The Tufts Library was founded in 1879, when the Town of Weymouth received bequests of money and land from Quincy Tufts and his sister Susannah, grandchildren of Weymouth physician, Dr. Cotton Tufts, for the establishment of a public library. Part of the bequest included two wooden buildings at the corner of Washington and Commercial Streets in Weymouth Landing. The lower floor of these buildings was set up as the library.


Susannah TuftsCaroline Augusta Blanchard

On March 12, 1879 the Board of Library Trustees met for the first time and elected Zacheriah L Bicknell as president and John J. Loud as clerk and treasurer.
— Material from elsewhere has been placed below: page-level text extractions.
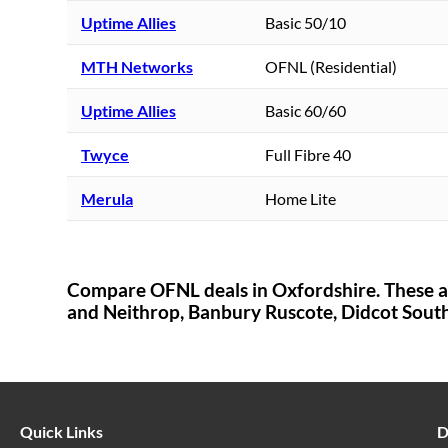
Uptime Allies
Basic 50/10
MTH Networks
OFNL (Residential)
Uptime Allies
Basic 60/60
Twyce
Full Fibre 40
Merula
Home Lite
Compare OFNL deals in
Oxfordshire
. These 
and Neithrop,
Banbury Ruscote,
Didcot Sout
Quick Links
D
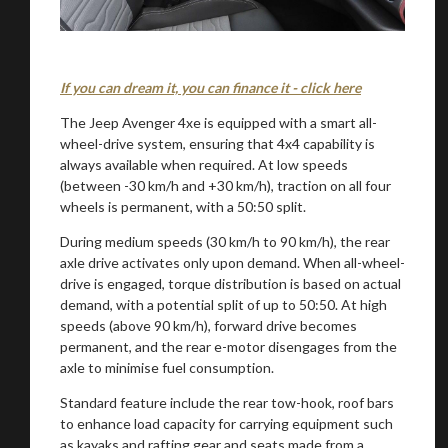
If you can dream it, you can finance it - click here
The Jeep Avenger 4xe is equipped with a smart all-
wheel-drive system, ensuring that 4x4 capability is
always available when required. At low speeds
(between -30 km/h and +30 km/h), traction on all four
You are now being redirected to one of our
wheels is permanent, with a 50:50 split.
recommended affiliates
During medium speeds (30 km/h to 90 km/h), the rear
axle drive activates only upon demand. When all-wheel-
drive is engaged, torque distribution is based on actual
demand, with a potential split of up to 50:50. At high
speeds (above 90 km/h), forward drive becomes
Stay on ATMi
permanent, and the rear e-motor disengages from the
axle to minimise fuel consumption.
Standard feature include the rear tow-hook, roof bars
to enhance load capacity for carrying equipment such
as kayaks and rafting gear and seats made from a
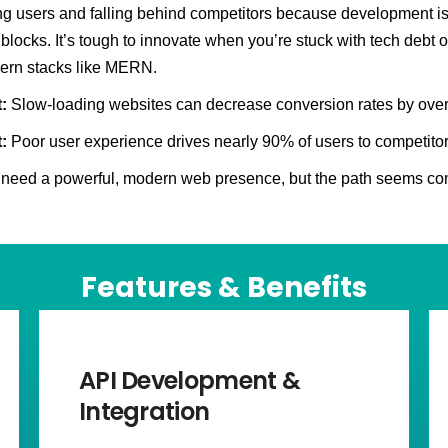
ng users and falling behind competitors because development is 
blocks. It’s tough to innovate when you’re stuck with tech debt o
ern stacks like MERN.
:
Slow-loading websites can decrease conversion rates by ove
:
Poor user experience drives nearly 90% of users to competitor
need a powerful, modern web presence, but the path seems co
Features & Benefits
API Development &
Integration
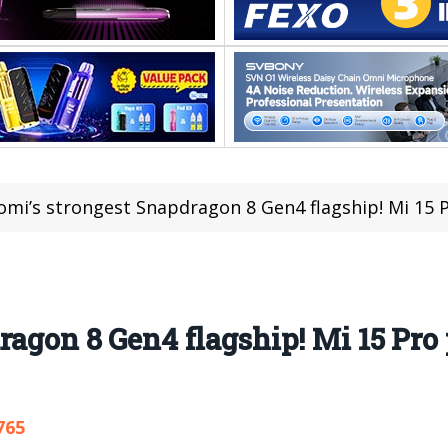
omi’s strongest Snapdragon 8 Gen4 flagship! Mi 15
ragon 8 Gen4 flagship! Mi 15 Pro
765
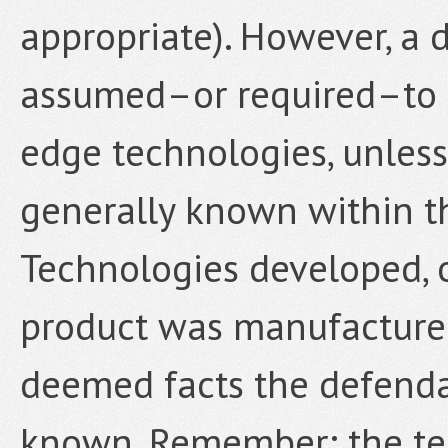
appropriate). However, a 
assumed–or required–to 
edge technologies, unless
generally known within th
Technologies developed, or
product was manufactured
deemed facts the defend
known. Remember: the tes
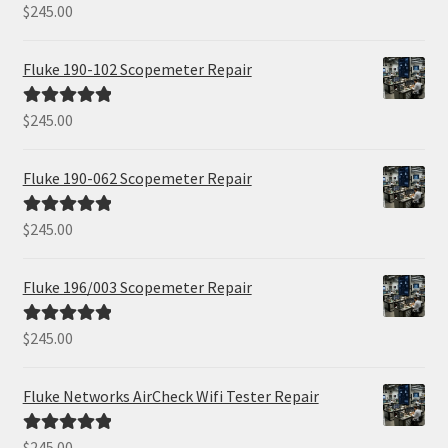
$
245.00
Rated
5.00
out of 5
Fluke 190-102 Scopemeter Repair
$
245.00
Rated
5.00
out of 5
Fluke 190-062 Scopemeter Repair
$
245.00
Rated
5.00
out of 5
Fluke 196/003 Scopemeter Repair
$
245.00
Rated
5.00
out of 5
Fluke Networks AirCheck Wifi Tester Repair
$
245.00
Rated
5.00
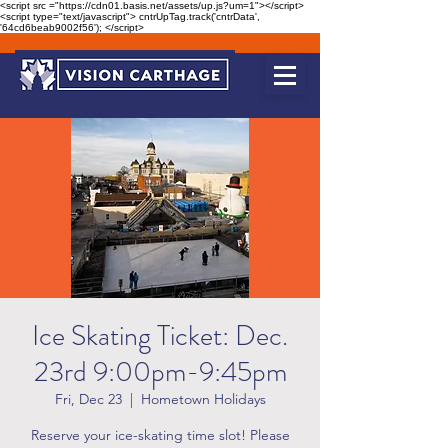
<script src ="https://cdn01.basis.net/assets/up.js?um=1"></script>
<script type="text/javascript"> cntrUpTag.track('cntrData',
'64cd6beab9002f56'); </script>
Ice Skating Ticket: Dec.
23rd 9:00pm-9:45pm
Fri, Dec 23
  |  
Hometown Holidays
Reserve your ice-skating time slot! Please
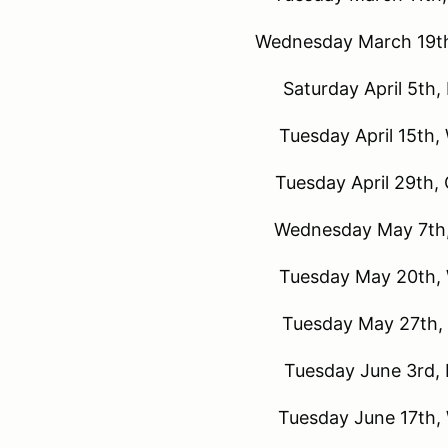
Wednesday March 19th
Saturday April 5th,
Tuesday April 15th,
Tuesday April 29th,
Wednesday May 7th,
Tuesday May 20th, 
Tuesday May 27th, 
Tuesday June 3rd, 
Tuesday June 17th,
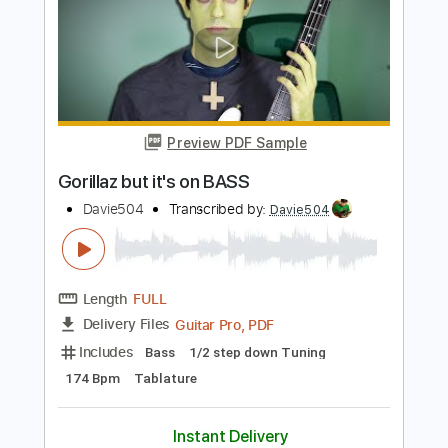
Guitar Pro, PDF
Delivery Files
Includes
Bass
Key Dm
Standard Tuning
90 Bpm
Tablature
Instant Delivery
$5.99
$8.09
Add to Cart
Buy Now
more_vert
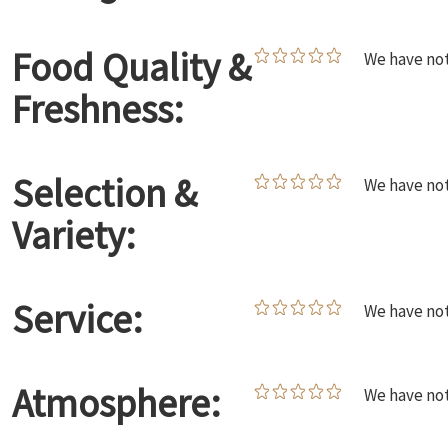
Food Quality &
We have not
Freshness:
Selection &
We have not
Variety:
Service:
We have not
Atmosphere:
We have not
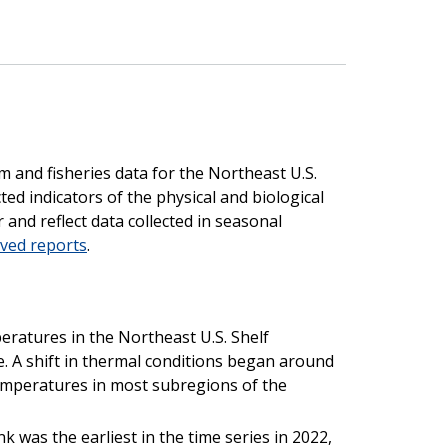
m and fisheries data for the Northeast U.S.
ted indicators of the physical and biological
 and reflect data collected in seasonal
ived reports
.
peratures in the Northeast U.S. Shelf
. A shift in thermal conditions began around
emperatures in most subregions of the
 was the earliest in the time series in 2022,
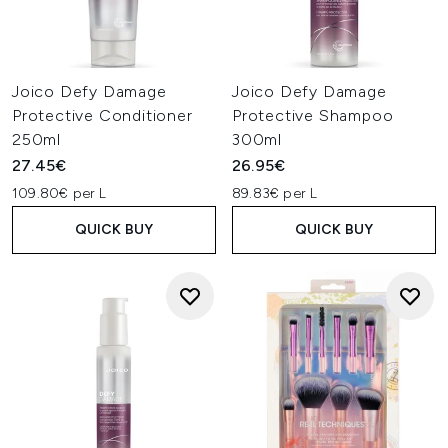
Joico Defy Damage
Joico Defy Damage
Protective Conditioner
Protective Shampoo
250ml
300ml
27.45€
26.95€
109.80€ per L
89.83€ per L
QUICK BUY
QUICK BUY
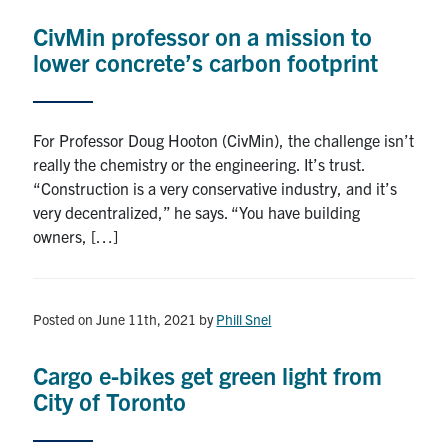
CivMin professor on a mission to
lower concrete’s carbon footprint
For Professor Doug Hooton (CivMin), the challenge isn’t
really the chemistry or the engineering. It’s trust.
“Construction is a very conservative industry, and it’s
very decentralized,” he says. “You have building
owners, […]
Posted on June 11th, 2021
by
Phill Snel
Cargo e-bikes get green light from
City of Toronto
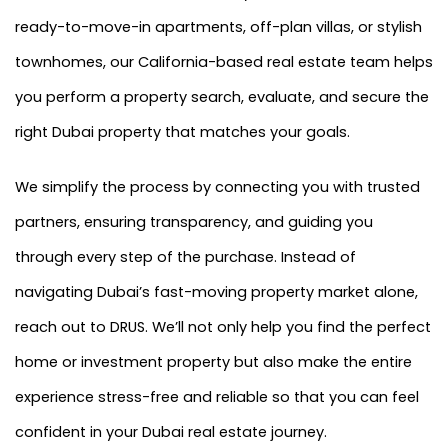
ready-to-move-in apartments, off-plan villas, or stylish
townhomes, our California-based real estate team helps
you perform a property search, evaluate, and secure the
right Dubai property that matches your goals.
We simplify the process by connecting you with trusted
partners, ensuring transparency, and guiding you
through every step of the purchase. Instead of
navigating Dubai’s fast-moving property market alone,
reach out to DRUS. We’ll not only help you find the perfect
home or investment property but also make the entire
experience stress-free and reliable so that you can feel
confident in your Dubai real estate journey.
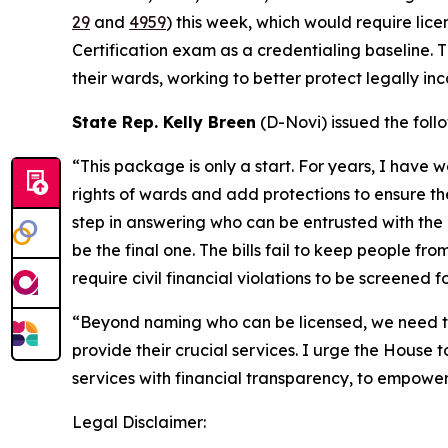
29
and
4959
) this week, which would require lic
Certification exam as a credentialing baseline. 
their wards, working to better protect legally in
State Rep. Kelly Breen
(D-Novi) issued the foll
“This package is only a start. For years, I have 
rights of wards and add protections to ensure thei
step in answering who can be entrusted with the l
be the final one. The bills fail to keep people 
require civil financial violations to be screened
“Beyond naming who can be licensed, we need to
provide their crucial services. I urge the House
services with financial transparency, to empower
Legal Disclaimer:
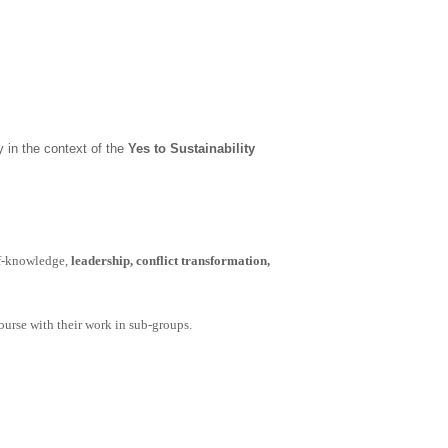
ly
in the context of the
Yes to Sustainability
f-knowledge,
leadership, conflict transformation,
course with their work in sub-groups.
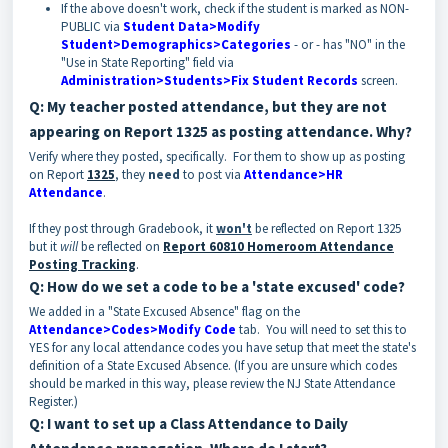
If the above doesn't work, check if the student is marked as NON-
PUBLIC via
Student Data>Modify
Student>Demographics>Categories
- or - has "NO" in the
"Use in State Reporting" field via
Administration>Students>Fix Student Records
screen.
Q: My teacher posted attendance, but they are not
appearing on Report 1325 as posting attendance. Why?
Verify where they posted, specifically. For them to show up as posting
on Report
1325
, they
need
to post via
Attendance>HR
Attendance
.
If they post through Gradebook, it
won't
be reflected on Report 1325
but it
will
be reflected on
Report 60810 Homeroom Attendance
Posting Tracking
.
Q: How do we set a code to be a 'state excused' code?
We added in a "State Excused Absence" flag on the
Attendance>Codes>Modify Code
tab. You will need to set this to
YES for any local attendance codes you have setup that meet the state's
definition of a State Excused Absence. (If you are unsure which codes
should be marked in this way, please review the NJ State Attendance
Register.)
Q: I want to set up a Class Attendance to Daily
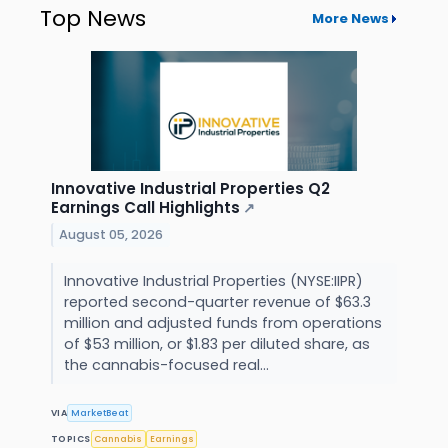
Top News
More News
Innovative Industrial Properties Q2
Earnings Call Highlights
↗
August 05, 2026
Innovative Industrial Properties (NYSE:IIPR)
reported second-quarter revenue of $63.3
million and adjusted funds from operations
of $53 million, or $1.83 per diluted share, as
the cannabis-focused real...
VIA
MarketBeat
TOPICS
Cannabis
Earnings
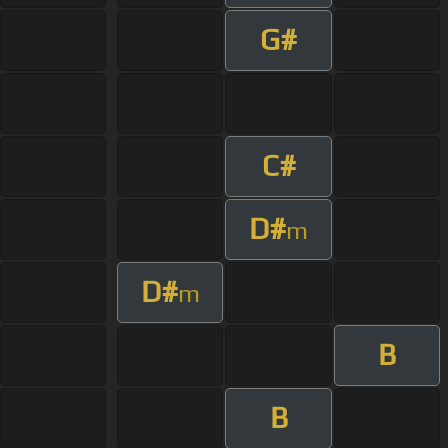
G#
C#
D#
m
D#
m
B
B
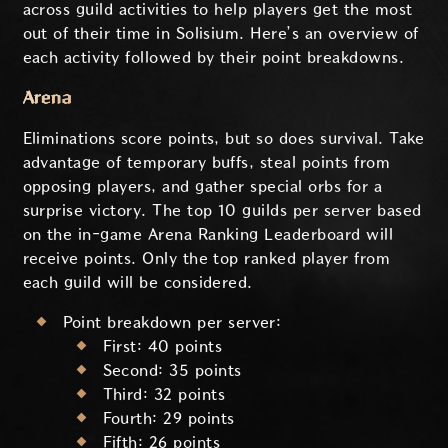
across guild activities to help players get the most
out of their time in Solisium. Here’s an overview of
each activity followed by their point breakdowns.
Arena
Eliminations score points, but so does survival. Take
advantage of temporary buffs, steal points from
opposing players, and gather special orbs for a
surprise victory. The top 10 guilds per server based
on the in-game Arena Ranking Leaderboard will
receive points. Only the top ranked player from
each guild will be considered.
Point breakdown per server:
First: 40 points
Second: 35 points
Third: 32 points
Fourth: 29 points
Fifth: 26 points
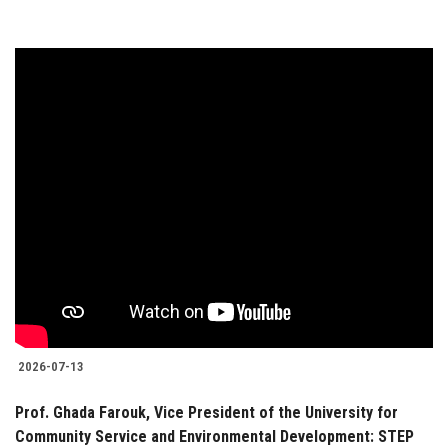
2026-07-13
Prof. Ghada Farouk, Vice President of the University for
Community Service and Environmental Development: STEP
A librarian was hired and books were ordered and prepared for circulation. On January 1, 1880, with Miss Caroline A. Blanchard as the first librarian, the Tufts Library opened its doors to the public. The library had over 2,300 volumes and within a year it had almost as many borrowers as books.

Delivery stations, usually in a store were established in all sections of the town, offering equal privileges to all residents.

By 1890, the library had outgrown its storefront building. In 1891 at a special town meeting it was voted to raise $22,000.00 to build a new public library on the land donated by the Tufts family.

During the construction, the library collection was moved to Commercial Street where the Gem Theater later stood. The new building opened on October 6, 1892. It was a three story brick building trimmed with red sandstone that faced Commercial Street. Two stories could be entered from Washington Street. To get to the library, patrons had to inside the arched doorway on Washington Street and go up a flight of stairs. Patrons were not allowed to browse the shelves for books. In front of the delivery desk were chairs for people to sit in while the librarian searched for the requested materials.

The Reading Room housed the weekly newspapers and children’s magazines. Children were not allowed in the room without permission from the librarian.

This library served the people of Weymouth until 1965, when a new Tufts Library was built on town property at the edge of Weston Park in Weymouth Landing.

Tufts Library has three branches. The first one opened on June 16, 1922 in North Weymouth at the corner of Sea and Pearl Streets, with Mrs. Mary M. Dingwall in charge. The delivery station that was located in H.O. Collyer’s Store on Sea Street was closed.

In 1954 a new library was built on the corner of North and Shaw Streets. It opened on November 15th. Carl Koch & Associates of Cambridge designed the building and won a Citation Award from Progressive Architecture magazine for excellence in the class of public buildings.

On July 28, 1924 a branch library in East Weymouth opened. A room in the new Garey block, opposite the town offices, was rented and equipped for library work.

Thanks to the generosity of Franklin N. Pratt, a Trustee of the Tufts Library for many years and a beloved citizen, a new library building was erected at 1400 Pleasant Street in 1978. It was named the F.N. Pratt Library.

In Columbian Square, South Weymouth, John S. Fogg, a boot and shoe manufacturer and banker, had left money for the erection of a building to be used as a library. The Fogg library was built in 1897 and dedicated in 1898.

From 1898 to 1975, the Fogg Library was maintained as a small private library that served mainly the residents of South Weymouth. In November 1975, the Fogg Library became part of the Tufts Library System.